Почему?! Кто дал уголовным преступникам право уничтожать честных советских людей?! Надо возмущаться Сталиным и сталинщиной, надо добиваться того, чтобы массовое истребление людей психопатами-садистами и безмозглыми держимордами больше не повторилось, и залог этому — воспитание в советском человеке не винтика, не покорного раба, а гордой личности, знающей себе цену и имеющей своё мнение.

Сознательность — это совсем не рабская покорность, которой так ждут от народа сталинисты. И как хорошо для нашей страны, что винтиков — Павловых — у нас мало: ведь не это ли доказывает факт, что Сталину и его клике понадобилось уничтожить миллионы людей для того, чтобы удержать в руках власть?

Вот тут-то и зарыта собака. Литературный идеологический спор прикрывает только борьбу за власть и кормушку: сталинисты, прилипшие к сытым местечкам, добровольно от них не оторвутся, они даже охотно выбросят Сталина из Мавзолея, но только для того, чтобы ещё прочнее стояла система, которая их кормит. Джугашвили умер, страшная кровавая сталинщина давно кончилась, закрылись сотни лагерей, и миллионы мучеников вышли, чтобы пожить на свободе, а сталинизм, сталинская система мыслить и действовать живёт в сознании миллионов советских людей: пока сталинизм остаётся кормушкой, он будет жить!

Так население страны раскололось на две непримиримо враждебные части — три четверти идут за сталинской правдой, одна четверть — за ленинской. Это — неравная борьба двух идеологий. Единоборство двух правд.

Одна из них должна погибнуть…

Во время разбора спора по поводу моих произведений в комнате присутствовало человек десять-пятнадцать московских писателей, совершенно незнакомых мне людей.

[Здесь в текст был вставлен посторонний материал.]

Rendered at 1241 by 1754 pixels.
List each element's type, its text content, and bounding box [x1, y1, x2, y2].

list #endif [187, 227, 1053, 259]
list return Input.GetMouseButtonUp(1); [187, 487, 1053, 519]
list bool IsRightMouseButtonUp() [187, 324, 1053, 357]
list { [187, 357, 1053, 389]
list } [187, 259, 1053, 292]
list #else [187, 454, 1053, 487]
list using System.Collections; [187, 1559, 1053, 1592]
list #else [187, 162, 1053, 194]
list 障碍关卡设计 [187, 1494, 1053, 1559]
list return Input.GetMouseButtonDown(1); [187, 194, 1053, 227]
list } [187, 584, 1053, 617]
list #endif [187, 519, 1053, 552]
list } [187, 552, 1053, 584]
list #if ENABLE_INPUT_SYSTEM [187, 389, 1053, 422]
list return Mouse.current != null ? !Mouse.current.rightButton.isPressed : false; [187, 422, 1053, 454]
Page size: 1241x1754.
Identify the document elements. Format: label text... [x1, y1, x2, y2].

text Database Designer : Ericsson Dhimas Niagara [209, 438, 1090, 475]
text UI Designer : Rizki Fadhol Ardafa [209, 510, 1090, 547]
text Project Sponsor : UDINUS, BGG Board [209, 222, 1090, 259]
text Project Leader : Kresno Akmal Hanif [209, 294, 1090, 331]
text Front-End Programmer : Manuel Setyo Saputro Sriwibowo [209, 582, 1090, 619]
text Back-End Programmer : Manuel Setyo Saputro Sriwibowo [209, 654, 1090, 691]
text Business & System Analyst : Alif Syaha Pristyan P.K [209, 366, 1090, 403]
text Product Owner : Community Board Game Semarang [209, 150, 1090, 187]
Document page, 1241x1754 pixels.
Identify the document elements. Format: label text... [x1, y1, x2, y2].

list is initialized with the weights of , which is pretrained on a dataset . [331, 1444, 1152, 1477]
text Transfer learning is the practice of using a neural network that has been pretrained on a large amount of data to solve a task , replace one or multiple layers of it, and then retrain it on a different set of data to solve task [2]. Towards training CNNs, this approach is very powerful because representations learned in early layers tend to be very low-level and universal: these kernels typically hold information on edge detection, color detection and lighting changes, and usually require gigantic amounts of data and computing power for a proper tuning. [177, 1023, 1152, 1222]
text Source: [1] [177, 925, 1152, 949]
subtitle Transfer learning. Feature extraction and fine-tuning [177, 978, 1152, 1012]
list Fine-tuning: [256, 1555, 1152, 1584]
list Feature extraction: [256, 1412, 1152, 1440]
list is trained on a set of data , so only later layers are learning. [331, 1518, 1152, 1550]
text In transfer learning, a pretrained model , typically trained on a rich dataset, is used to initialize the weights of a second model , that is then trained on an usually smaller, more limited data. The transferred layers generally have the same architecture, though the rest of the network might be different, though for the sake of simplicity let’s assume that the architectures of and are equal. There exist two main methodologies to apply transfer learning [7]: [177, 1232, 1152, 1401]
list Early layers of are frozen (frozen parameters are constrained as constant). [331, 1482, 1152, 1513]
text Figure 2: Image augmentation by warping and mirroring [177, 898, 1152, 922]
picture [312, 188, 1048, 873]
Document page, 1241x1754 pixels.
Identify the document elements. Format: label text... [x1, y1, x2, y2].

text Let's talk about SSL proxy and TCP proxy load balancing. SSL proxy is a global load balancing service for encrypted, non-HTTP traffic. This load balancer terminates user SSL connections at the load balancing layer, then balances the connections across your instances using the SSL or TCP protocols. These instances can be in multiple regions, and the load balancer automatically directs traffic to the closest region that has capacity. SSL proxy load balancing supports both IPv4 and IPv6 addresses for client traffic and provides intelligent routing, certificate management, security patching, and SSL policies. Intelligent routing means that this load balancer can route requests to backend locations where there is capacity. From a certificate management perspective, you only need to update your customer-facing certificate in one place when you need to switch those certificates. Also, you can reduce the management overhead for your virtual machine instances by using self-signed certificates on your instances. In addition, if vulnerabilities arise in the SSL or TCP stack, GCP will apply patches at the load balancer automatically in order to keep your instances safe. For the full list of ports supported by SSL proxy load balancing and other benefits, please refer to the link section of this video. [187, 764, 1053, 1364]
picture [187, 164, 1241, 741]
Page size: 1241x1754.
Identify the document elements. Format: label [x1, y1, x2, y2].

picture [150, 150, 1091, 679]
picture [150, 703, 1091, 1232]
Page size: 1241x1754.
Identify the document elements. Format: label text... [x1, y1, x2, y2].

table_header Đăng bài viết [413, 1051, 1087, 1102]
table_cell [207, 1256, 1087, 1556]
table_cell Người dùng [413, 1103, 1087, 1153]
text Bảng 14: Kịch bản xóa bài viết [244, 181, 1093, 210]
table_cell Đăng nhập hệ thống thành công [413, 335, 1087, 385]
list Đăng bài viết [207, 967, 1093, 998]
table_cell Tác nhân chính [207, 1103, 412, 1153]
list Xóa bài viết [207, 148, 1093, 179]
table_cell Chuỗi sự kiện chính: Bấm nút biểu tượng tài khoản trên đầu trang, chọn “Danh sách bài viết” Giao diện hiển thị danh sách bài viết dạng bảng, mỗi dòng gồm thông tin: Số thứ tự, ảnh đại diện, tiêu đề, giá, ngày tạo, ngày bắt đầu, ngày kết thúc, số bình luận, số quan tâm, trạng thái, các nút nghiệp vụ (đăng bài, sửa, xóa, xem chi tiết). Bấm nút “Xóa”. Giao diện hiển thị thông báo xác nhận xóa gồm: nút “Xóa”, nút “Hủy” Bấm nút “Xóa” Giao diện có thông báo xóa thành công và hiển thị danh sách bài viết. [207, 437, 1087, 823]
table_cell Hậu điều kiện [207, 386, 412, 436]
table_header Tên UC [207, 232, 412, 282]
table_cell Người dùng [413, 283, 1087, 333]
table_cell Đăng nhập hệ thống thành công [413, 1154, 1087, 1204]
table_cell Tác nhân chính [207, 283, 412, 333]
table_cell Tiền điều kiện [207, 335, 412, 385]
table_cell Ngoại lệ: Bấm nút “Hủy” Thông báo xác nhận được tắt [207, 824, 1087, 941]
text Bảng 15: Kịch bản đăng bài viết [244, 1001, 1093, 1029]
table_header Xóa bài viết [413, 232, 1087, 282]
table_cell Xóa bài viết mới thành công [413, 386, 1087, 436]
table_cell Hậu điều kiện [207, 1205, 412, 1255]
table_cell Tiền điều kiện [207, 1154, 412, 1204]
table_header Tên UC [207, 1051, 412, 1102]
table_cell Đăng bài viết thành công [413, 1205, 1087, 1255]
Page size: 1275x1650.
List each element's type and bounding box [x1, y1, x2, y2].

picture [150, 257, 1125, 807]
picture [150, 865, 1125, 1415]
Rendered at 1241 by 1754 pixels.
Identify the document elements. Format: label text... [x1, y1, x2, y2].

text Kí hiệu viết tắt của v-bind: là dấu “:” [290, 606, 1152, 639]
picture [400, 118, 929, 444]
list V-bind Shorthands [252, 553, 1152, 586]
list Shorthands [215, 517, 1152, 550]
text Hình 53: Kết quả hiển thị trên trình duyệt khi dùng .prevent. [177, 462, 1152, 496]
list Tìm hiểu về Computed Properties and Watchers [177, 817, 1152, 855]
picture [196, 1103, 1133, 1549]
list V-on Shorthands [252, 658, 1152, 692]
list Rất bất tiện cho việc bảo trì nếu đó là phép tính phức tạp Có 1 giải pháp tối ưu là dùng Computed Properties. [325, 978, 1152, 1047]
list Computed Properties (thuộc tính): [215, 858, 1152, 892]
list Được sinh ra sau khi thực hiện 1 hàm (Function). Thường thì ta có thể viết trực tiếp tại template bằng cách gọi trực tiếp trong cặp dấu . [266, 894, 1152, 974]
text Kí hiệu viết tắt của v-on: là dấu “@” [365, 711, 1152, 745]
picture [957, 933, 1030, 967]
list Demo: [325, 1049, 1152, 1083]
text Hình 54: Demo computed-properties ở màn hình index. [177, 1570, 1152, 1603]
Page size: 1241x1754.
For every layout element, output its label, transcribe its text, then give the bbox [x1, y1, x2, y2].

Когда судьи вышли, то стали расходиться и случайные слушатели. Наконец поднялся и я. Мне было тяжело… «Есть от чего махнуть рукой и бросить всю эту затею с воспоминаниями, — уныло думал я. — Самое страшное — попасться в сети графомании и мечтать о быстрой и дешёвой известности. Я — не писатель, а вот в Союзе писателей настоящие профессионалы мне говорят, что я пишу плохо. Скверно!»